**What is required:** Arrange the data as a Markdown table with the columns Row and Line, giving each line its row number and leaving out blank lines. Begin at the first line of the data and stop after the line that contains "scientific name: Weinmannia tomentosa".
--- start ---
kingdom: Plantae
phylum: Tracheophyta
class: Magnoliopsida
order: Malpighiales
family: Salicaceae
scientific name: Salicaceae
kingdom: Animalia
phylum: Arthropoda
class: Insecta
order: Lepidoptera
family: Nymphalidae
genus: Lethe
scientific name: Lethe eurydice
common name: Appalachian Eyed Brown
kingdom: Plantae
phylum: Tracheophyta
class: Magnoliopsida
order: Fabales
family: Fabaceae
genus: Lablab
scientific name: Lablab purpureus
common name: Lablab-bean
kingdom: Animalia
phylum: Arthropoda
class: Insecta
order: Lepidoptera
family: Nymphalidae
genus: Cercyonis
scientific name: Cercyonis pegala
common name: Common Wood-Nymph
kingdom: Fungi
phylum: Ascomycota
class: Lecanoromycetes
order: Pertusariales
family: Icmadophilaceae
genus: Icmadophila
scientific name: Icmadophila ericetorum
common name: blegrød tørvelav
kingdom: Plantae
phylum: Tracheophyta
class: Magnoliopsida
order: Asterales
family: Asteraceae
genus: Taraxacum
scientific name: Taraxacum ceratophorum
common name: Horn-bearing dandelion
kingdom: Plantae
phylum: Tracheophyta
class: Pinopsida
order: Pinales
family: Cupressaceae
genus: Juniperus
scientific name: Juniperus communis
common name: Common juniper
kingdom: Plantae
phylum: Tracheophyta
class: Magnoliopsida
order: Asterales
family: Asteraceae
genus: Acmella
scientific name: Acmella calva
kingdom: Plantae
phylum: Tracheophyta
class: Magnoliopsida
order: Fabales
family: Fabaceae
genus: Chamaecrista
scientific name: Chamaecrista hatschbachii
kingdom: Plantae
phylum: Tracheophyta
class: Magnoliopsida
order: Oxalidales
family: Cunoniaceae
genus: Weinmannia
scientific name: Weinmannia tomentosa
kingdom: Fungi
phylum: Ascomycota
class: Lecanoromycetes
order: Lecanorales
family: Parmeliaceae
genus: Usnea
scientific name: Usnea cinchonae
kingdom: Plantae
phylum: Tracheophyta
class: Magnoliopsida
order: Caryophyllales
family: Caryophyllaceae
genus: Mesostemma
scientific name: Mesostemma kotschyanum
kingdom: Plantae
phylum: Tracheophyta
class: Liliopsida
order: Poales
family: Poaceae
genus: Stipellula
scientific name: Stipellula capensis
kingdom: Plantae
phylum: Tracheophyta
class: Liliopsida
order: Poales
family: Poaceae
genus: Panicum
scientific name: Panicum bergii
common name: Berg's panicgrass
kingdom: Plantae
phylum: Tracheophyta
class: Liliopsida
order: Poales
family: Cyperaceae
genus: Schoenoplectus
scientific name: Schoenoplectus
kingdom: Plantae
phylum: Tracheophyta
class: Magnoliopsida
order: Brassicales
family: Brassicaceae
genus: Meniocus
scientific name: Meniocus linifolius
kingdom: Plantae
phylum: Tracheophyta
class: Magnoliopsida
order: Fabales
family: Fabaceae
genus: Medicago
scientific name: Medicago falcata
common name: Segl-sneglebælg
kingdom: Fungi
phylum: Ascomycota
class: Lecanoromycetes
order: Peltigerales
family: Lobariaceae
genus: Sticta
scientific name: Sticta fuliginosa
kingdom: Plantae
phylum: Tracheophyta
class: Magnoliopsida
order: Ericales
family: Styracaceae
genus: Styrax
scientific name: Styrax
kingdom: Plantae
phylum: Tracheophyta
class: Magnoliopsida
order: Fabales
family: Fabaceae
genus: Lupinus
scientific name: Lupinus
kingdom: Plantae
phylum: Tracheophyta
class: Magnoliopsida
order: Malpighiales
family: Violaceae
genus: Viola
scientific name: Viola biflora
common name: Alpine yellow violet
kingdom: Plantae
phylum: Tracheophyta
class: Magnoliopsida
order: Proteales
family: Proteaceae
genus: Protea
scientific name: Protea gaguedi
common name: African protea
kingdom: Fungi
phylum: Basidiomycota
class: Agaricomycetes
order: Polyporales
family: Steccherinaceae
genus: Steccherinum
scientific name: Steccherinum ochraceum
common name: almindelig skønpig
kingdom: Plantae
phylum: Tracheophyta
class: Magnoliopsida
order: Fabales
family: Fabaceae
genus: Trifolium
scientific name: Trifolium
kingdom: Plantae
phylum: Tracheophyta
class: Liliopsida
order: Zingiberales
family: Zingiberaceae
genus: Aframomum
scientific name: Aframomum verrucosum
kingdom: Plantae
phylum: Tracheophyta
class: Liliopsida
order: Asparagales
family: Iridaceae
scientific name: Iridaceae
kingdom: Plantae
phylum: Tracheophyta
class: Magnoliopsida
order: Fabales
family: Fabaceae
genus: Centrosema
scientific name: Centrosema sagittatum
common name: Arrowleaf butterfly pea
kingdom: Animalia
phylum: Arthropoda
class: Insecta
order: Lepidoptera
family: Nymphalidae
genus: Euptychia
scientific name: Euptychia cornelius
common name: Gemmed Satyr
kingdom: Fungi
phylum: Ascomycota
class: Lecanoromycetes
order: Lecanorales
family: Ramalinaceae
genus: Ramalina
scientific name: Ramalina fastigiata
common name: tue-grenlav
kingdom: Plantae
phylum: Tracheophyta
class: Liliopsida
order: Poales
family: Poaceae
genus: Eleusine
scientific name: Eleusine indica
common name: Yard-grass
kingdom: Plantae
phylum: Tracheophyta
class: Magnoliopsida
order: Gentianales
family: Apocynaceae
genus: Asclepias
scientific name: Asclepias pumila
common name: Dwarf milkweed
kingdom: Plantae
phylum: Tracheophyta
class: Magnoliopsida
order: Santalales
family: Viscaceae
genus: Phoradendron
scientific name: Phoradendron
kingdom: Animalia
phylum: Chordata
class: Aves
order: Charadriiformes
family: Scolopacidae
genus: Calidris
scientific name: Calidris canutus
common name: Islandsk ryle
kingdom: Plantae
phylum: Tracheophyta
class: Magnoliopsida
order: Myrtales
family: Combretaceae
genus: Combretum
--- end ---
**Task response:**
| Row | Line |
|---|---|
| 1 | kingdom: Plantae |
| 2 | phylum: Tracheophyta |
| 3 | class: Magnoliopsida |
| 4 | order: Malpighiales |
| 5 | family: Salicaceae |
| 6 | scientific name: Salicaceae |
| 7 | kingdom: Animalia |
| 8 | phylum: Arthropoda |
| 9 | class: Insecta |
| 10 | order: Lepidoptera |
| 11 | family: Nymphalidae |
| 12 | genus: Lethe |
| 13 | scientific name: Lethe eurydice |
| 14 | common name: Appalachian Eyed Brown |
| 15 | kingdom: Plantae |
| 16 | phylum: Tracheophyta |
| 17 | class: Magnoliopsida |
| 18 | order: Fabales |
| 19 | family: Fabaceae |
| 20 | genus: Lablab |
| 21 | scientific name: Lablab purpureus |
| 22 | common name: Lablab-bean |
| 23 | kingdom: Animalia |
| 24 | phylum: Arthropoda |
| 25 | class: Insecta |
| 26 | order: Lepidoptera |
| 27 | family: Nymphalidae |
| 28 | genus: Cercyonis |
| 29 | scientific name: Cercyonis pegala |
| 30 | common name: Common Wood-Nymph |
| 31 | kingdom: Fungi |
| 32 | phylum: Ascomycota |
| 33 | class: Lecanoromycetes |
| 34 | order: Pertusariales |
| 35 | family: Icmadophilaceae |
| 36 | genus: Icmadophila |
| 37 | scientific name: Icmadophila ericetorum |
| 38 | common name: blegrød tørvelav |
| 39 | kingdom: Plantae |
| 40 | phylum: Tracheophyta |
| 41 | class: Magnoliopsida |
| 42 | order: Asterales |
| 43 | family: Asteraceae |
| 44 | genus: Taraxacum |
| 45 | scientific name: Taraxacum ceratophorum |
| 46 | common name: Horn-bearing dandelion |
| 47 | kingdom: Plantae |
| 48 | phylum: Tracheophyta |
| 49 | class: Pinopsida |
| 50 | order: Pinales |
| 51 | family: Cupressaceae |
| 52 | genus: Juniperus |
| 53 | scientific name: Juniperus communis |
| 54 | common name: Common juniper |
| 55 | kingdom: Plantae |
| 56 | phylum: Tracheophyta |
| 57 | class: Magnoliopsida |
| 58 | order: Asterales |
| 59 | family: Asteraceae |
| 60 | genus: Acmella |
| 61 | scientific name: Acmella calva |
| 62 | kingdom: Plantae |
| 63 | phylum: Tracheophyta |
| 64 | class: Magnoliopsida |
| 65 | order: Fabales |
| 66 | family: Fabaceae |
| 67 | genus: Chamaecrista |
| 68 | scientific name: Chamaecrista hatschbachii |
| 69 | kingdom: Plantae |
| 70 | phylum: Tracheophyta |
| 71 | class: Magnoliopsida |
| 72 | order: Oxalidales |
| 73 | family: Cunoniaceae |
| 74 | genus: Weinmannia |
| 75 | scientific name: Weinmannia tomentosa |